Use strict mode and modern language features
Adding `"use strict"` to a file (or using ES modules, which are always strict) converts silent failures into thrown errors. Assigning to an undeclared variable silently creates a global in sloppy mode; in strict mode it throws a `ReferenceError` immediately. Optional chaining (`?.`), nullish coalescing (`??`), and array destructuring defaults (`const [a = 0] = arr`) reduce the surface area for `TypeError: Cannot read properties of undefined` errors significantly.
Validate external data at the boundary
The majority of runtime `TypeError` exceptions in production come from external data — API responses, user input, or localStorage values — that do not match the expected shape. Validate incoming data at the boundary: use a schema validator like Zod or Joi on API responses, check `localStorage` values before parsing them as JSON, and never assume a field exists just because it was present in your test data. The JavaScript Heap Size Calculator is useful when memory errors appear — it helps estimate whether a large data structure or long-running process is exceeding V8's heap allocation.
- Fix the first error first: Syntax errors cascade — one real problem produces multiple reported ones.
- Enable ESLint in your editor: Real-time inline feedback catches errors as you type, not after commit.
- Use TypeScript: Type errors caught at compile time cannot become runtime errors in production.
- Validate external data: API responses and user input must be checked before use, not assumed correct.
- Write focused tests: Unit tests for critical paths surface logic errors that no static tool can detect.
- Use source maps: Readable production stack traces cut incident response time dramatically.
Tip
Key takeaways
- Syntax errors are caught before execution — use the JavaScript Syntax Validator for instant, browser-local checking with no code upload.
- Runtime errors produce a type and a stack trace — the JavaScript Runtime Error Decoder explains any error message in plain English with fix steps.
- ESLint catches problems that syntax checkers miss: undefined variables, unsafe equality, unused imports, and missing `await` — validate your ESLint config with the ESLint Config Validator.

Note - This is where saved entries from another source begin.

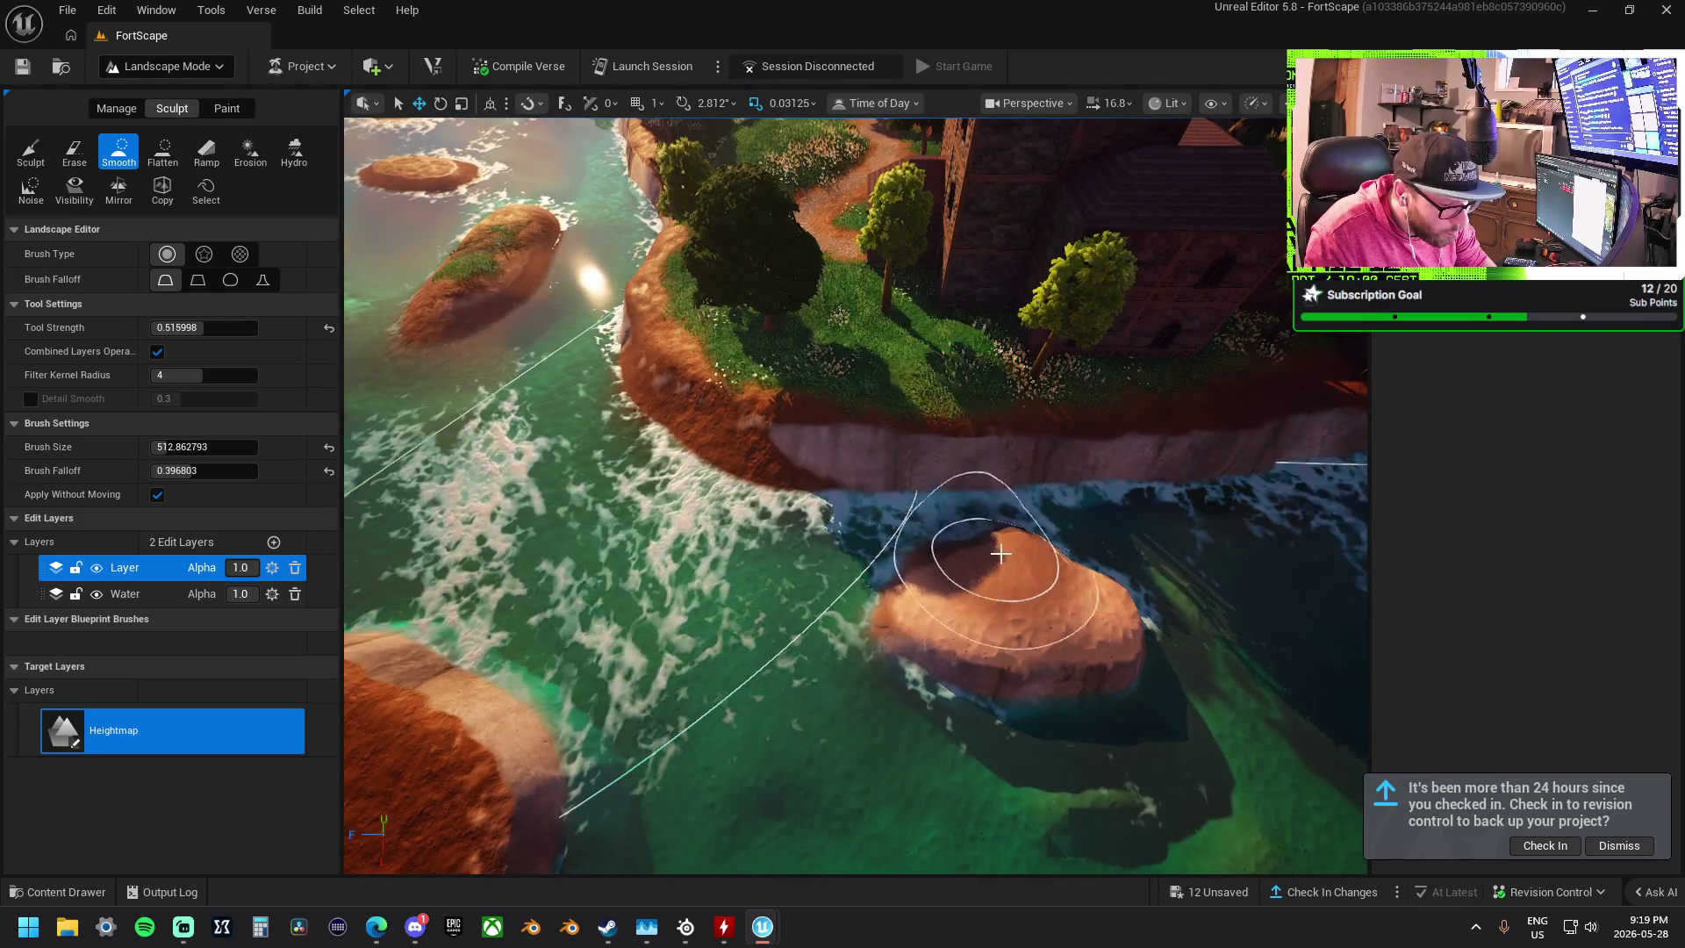
mouse_move(931, 554)
mouse_down()
mouse_move(903, 565)
mouse_move(1167, 676)
mouse_move(820, 602)
mouse_move(1188, 652)
mouse_move(903, 602)
mouse_up()
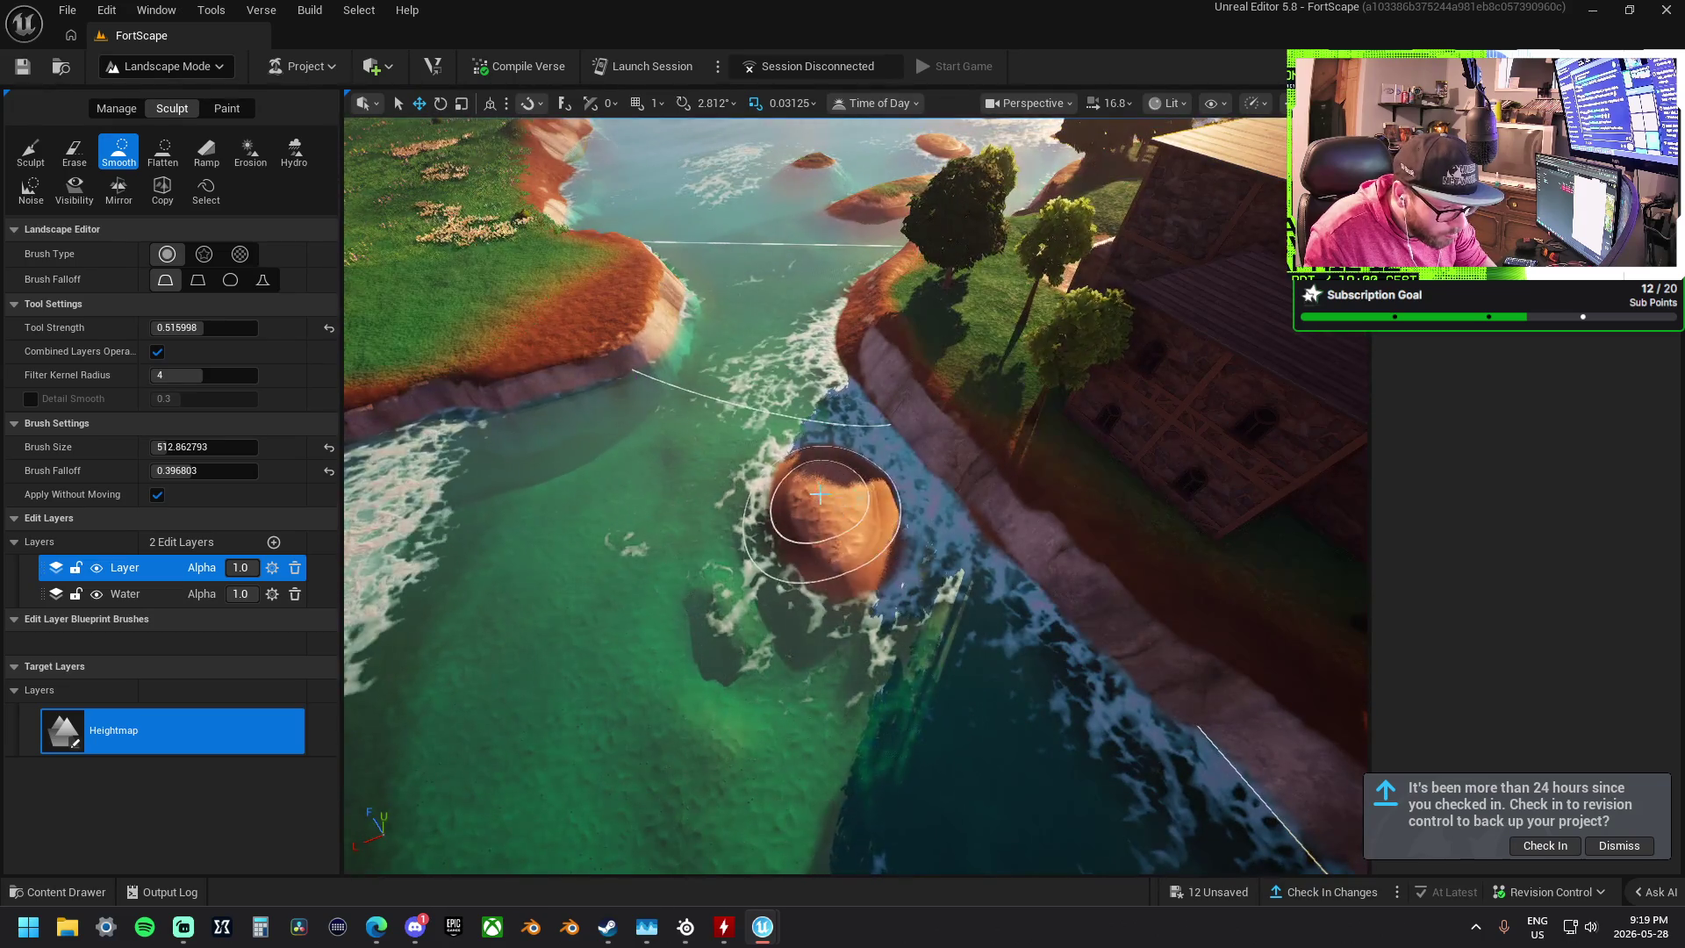
- Smooth the seabed around the rock and soften the raised orange mound
mouse_move(797, 493)
mouse_down()
mouse_move(872, 489)
mouse_move(549, 421)
mouse_up()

- Always fix the topmost reported error first — syntax errors cascade and one real problem produces multiple reported ones.
- Add ESLint and `tsc --noEmit` to your CI/CD pipeline so no error can merge without being caught, regardless of local setup.
- Source maps are essential for readable production stack traces — validate them with the Source Map Validator before deployment.
- Validate external data (API responses, user input) at the boundary to eliminate the leading cause of `TypeError: Cannot read properties of undefined` in production.